Amanda Berry: 5 Things To Know About Cleveland Kidnapping Survivor Who Made Life-Saving 911 Call

If it weren’t for Amanda Berry, one of the three women Ariel Castro held captive in his Cleveland home for years, none of his victims would be free. Amanda’s daring escape helped rescue her fellow survivors, and she’s now telling her tale.

“I’ve been kidnapped and been missing to 10 years,” Amanda Berry, now 33, told the 911 operator when she made that fateful call on May 6, 2013. The call led to the rescue of Amanda’s fellow prisoners — Dina DeJesus, now 29, and Michelle Knight, now 38, — who had been held captive by Ariel Castro for years in his Cleveland home. For years, these three women endured unthinkable torture at the hands of Ariel, including sexual assault, starvation, and physical abuse. The survivors have shared their stories of survival with 20/20, and it’s set to air Friday, Jan. 3, at 9 pm ET on ABC. Before the episode revisits the horrors committed by that monster, here’s what you need to know about Amanda.

1. She was kidnapped a day before her 17th birthday. “I almost called off of work that day because the next day was my birthday. You know, what if? What if I would’ve called off that day?” Amanda told 20/20. What if, indeed. As she walking home from work, a vehicle started to follow Amanda. The man inside – Ariel Castro, an elementary school bus driver and one of Amanda’s friends/classmates from middle school – asked if she needed a ride. “He’s like, ‘Well [his daughter] at my house. Would you like to go see her?’”

As they entered the house on Seymour Avenue, Amanda learned too late that she had been kidnapped. After going upstairs, she saw a mystery woman sleeping in a bedroom in front of a television. This was Michelle Knight, a woman Ariel had abducted a year before. “He took me to the next bedroom, and it was just really dark in there, and he didn’t turn on the lights, and there was a little, like, a little room off of the bigger bedroom, kind of a big closet,” Amanda told 20/20. “And he took me in there, and he told me to pull down my pants. And from there, I knew, like, this was not going to be good.”

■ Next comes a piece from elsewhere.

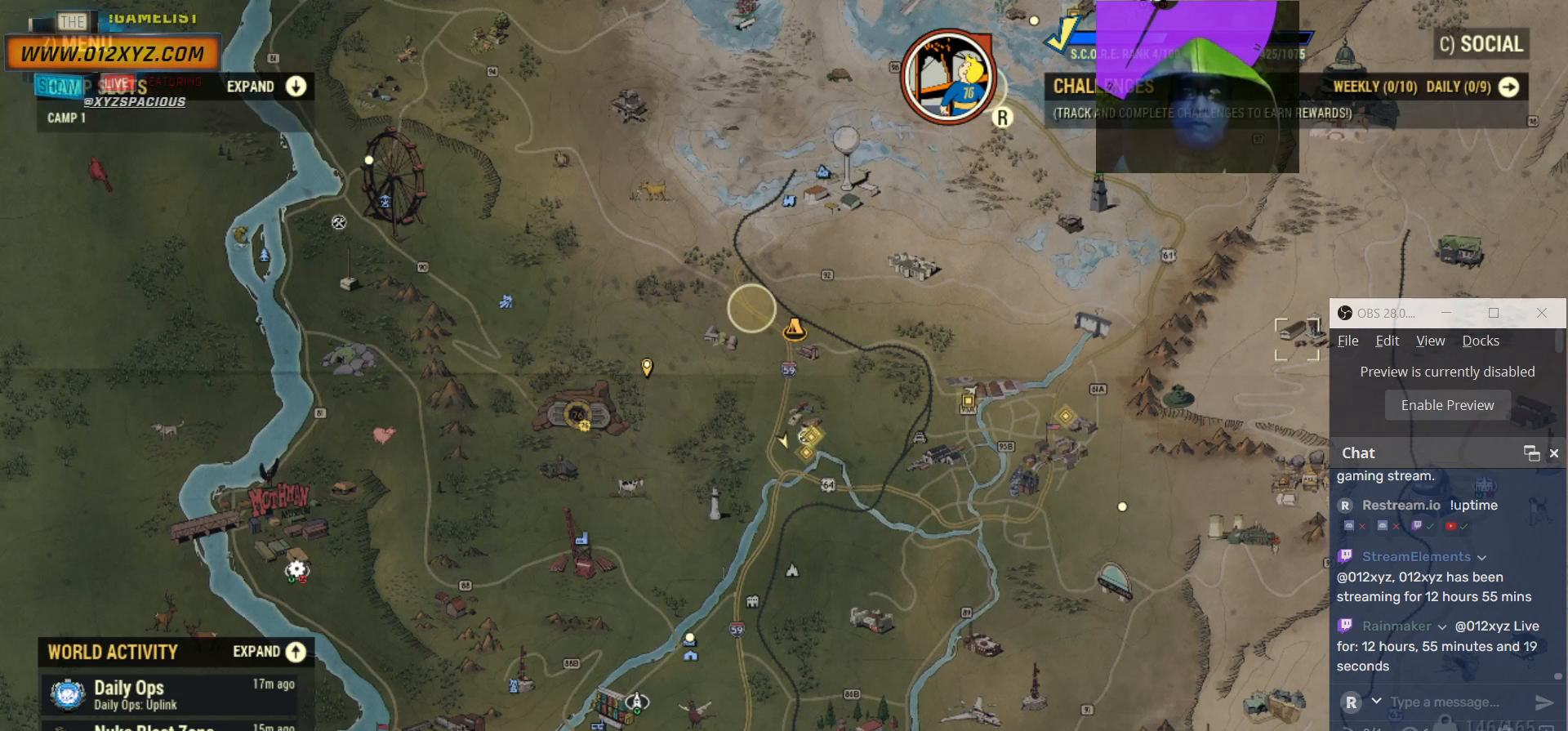
{"keys": [], "mouse": [], "events": []}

2. Amanda gave birth while in captivity. “I just started screaming and crying… ‘Somebody, please help me,’ you know. And nobody, nobody came,” said Amanda. “I was so scared that I was going to die. I didn’t think that I was going to ever make it home.” From there, years of sexual abuse followed. She kept track of the number of times he raped her, and in 2006, three years after she was kidnapped, she realized she might be pregnant.

“I was terrified. How? I mean, I barely eat,” Amanda said, “and I’m chained to a wall, and I have a bucket for a bathroom.” She gave birth to her daughter Jocelyn on Christmas in 2006. “This is his kid, you know. How do I feel about that? And she resembled him a lot, and I would look at her, and I just felt, like, she’s mine. She’s mine.”

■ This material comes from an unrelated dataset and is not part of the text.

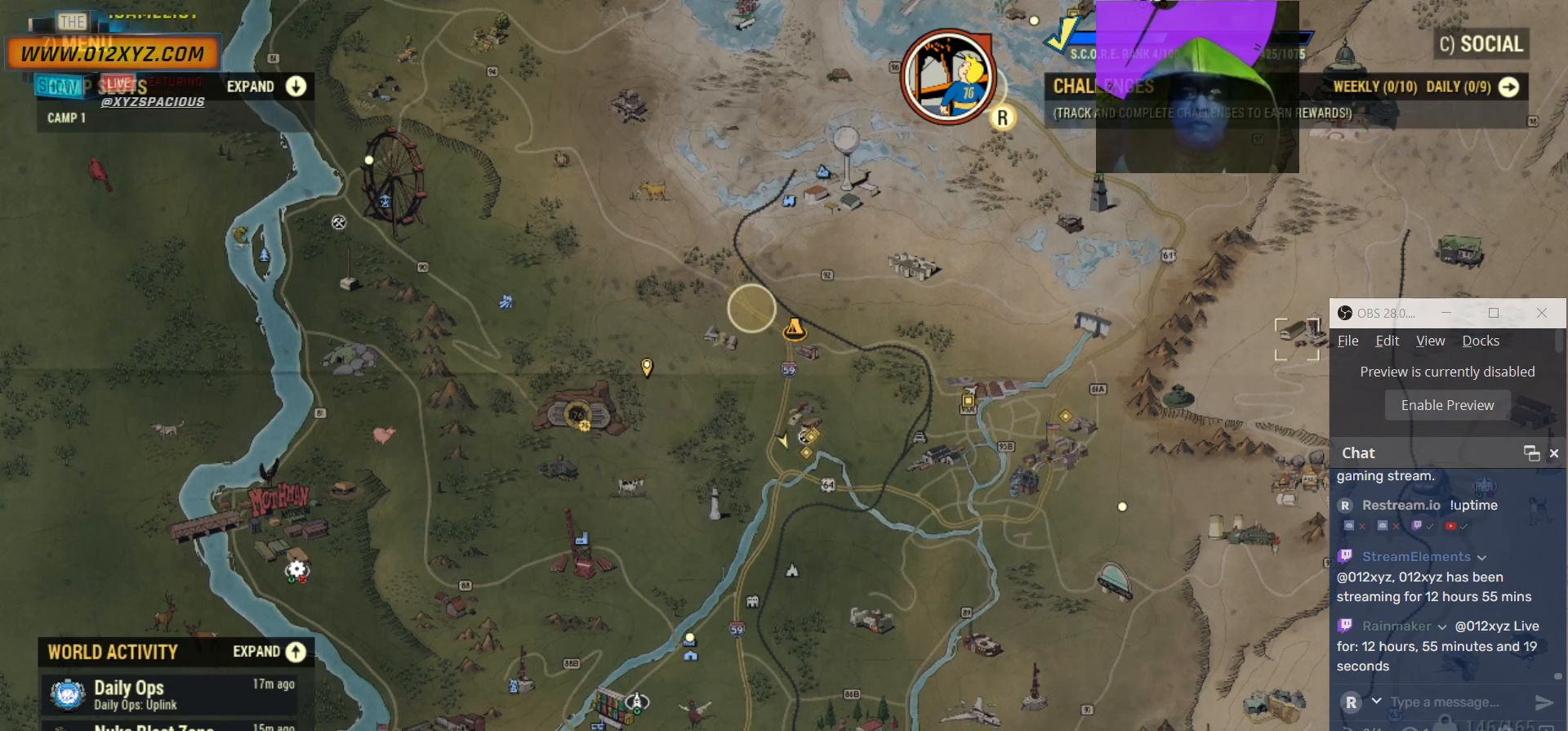
{"keys": ["alt"], "mouse": [], "events": [[233, "alt", "down"], [267, "tab", "down"], [433, "tab", "up"]]}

3. She managed to escape with her daughter. On May 6, 2013, after more nine years in captivity, the women escaped. That day, Amanda said she found her bedroom door unlocked without Ariel around. She managed to get herself outside, thanks to the help of a neighbor named Charles Ramsey. After prying the front storm door open, Amanda and her daughter fled the scene. They found a neighbor with a phone and called 911.

4. Her captor is dead. Michelle and Dina were freed by police, and Ariel Castro was arrested. In 2013, he was sentenced to life plus 1,000 years in prison after pleading guilty to 937 counts of kidnapping and rape. On Sept. 3, 2013, one month into his prison sentence, he was found hanging from a bedsheet in his cell. He was 53 at the time of his death. The house where he held these three women captive has been demolished. It’s now a garden

5. Amanda now helps others. Since being freed in 2013, Amanda and Gina wrote a memoir together, Hope: A Memoir of Survival in Cleveland. It was released in April 2015. Amanda now works with a local news station covering missing children and adults in the Cleveland area. Her daughter, now 13, is thriving.